Supplied information Start Marker

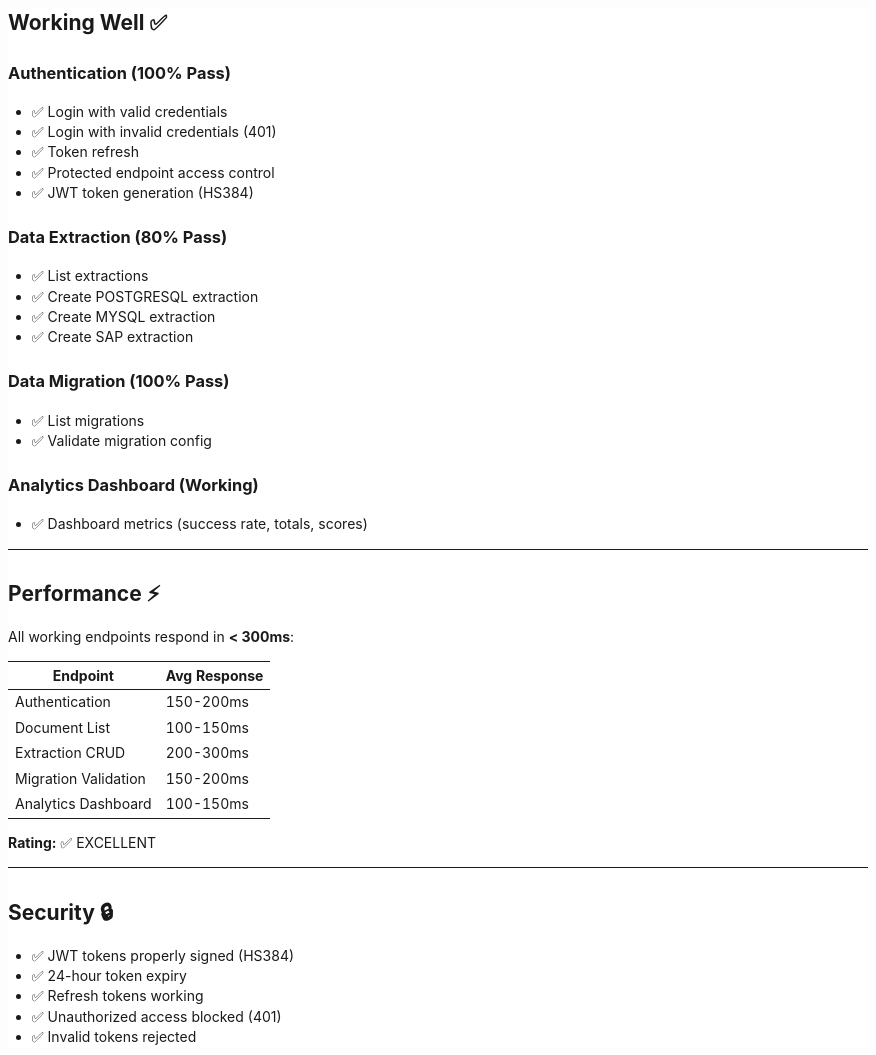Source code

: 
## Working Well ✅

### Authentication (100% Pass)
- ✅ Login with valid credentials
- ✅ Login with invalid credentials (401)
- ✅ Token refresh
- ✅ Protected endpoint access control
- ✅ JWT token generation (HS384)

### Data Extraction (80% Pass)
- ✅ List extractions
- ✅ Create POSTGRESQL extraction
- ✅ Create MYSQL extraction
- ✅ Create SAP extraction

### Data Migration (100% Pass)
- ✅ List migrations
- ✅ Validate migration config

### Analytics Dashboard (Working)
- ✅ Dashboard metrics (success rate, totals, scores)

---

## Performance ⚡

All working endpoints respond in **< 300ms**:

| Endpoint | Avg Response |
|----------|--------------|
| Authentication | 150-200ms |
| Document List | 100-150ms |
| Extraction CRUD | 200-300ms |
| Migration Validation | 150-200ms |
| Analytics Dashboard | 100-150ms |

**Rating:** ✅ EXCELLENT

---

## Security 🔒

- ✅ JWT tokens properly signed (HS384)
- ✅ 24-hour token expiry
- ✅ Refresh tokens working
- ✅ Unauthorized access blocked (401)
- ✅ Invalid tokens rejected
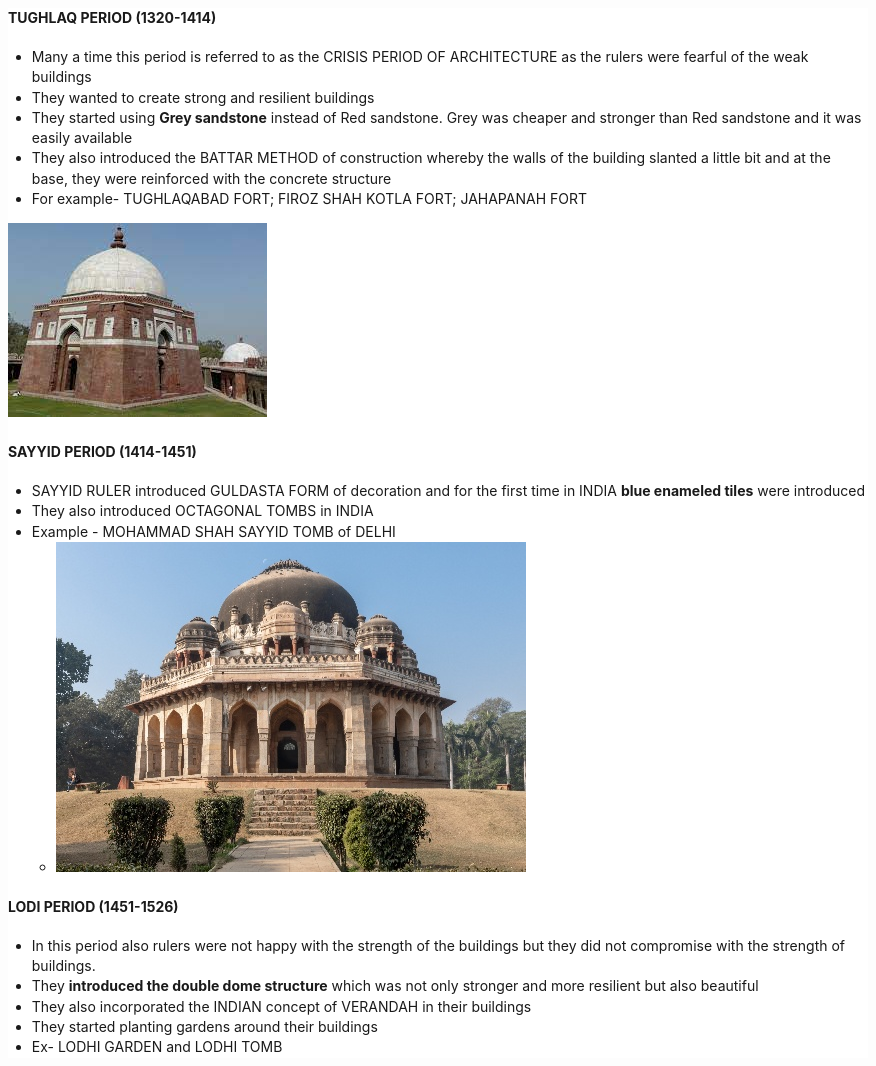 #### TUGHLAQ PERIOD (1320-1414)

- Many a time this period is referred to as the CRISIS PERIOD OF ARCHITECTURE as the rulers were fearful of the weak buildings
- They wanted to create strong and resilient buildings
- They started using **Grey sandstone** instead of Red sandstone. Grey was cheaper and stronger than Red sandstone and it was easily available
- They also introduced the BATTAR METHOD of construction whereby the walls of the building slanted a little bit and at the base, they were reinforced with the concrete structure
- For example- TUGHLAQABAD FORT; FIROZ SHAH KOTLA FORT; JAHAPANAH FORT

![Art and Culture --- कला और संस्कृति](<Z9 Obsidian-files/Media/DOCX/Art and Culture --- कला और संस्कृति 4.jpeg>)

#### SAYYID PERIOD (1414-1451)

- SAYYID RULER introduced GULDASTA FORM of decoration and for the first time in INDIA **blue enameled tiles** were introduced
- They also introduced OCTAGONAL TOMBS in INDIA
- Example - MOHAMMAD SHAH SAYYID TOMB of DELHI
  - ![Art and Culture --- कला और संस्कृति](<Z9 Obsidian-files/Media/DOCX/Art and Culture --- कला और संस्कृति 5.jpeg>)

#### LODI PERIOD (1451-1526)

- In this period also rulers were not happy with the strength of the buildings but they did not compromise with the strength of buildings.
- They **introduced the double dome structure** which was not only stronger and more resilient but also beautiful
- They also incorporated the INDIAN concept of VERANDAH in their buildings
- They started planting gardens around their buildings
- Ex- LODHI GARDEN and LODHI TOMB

Supplied information End Marker

_Task item_
If a line contains the word "this", it counts; please state how many such lines the records above have, and nothing more.

_Exercise answer_
2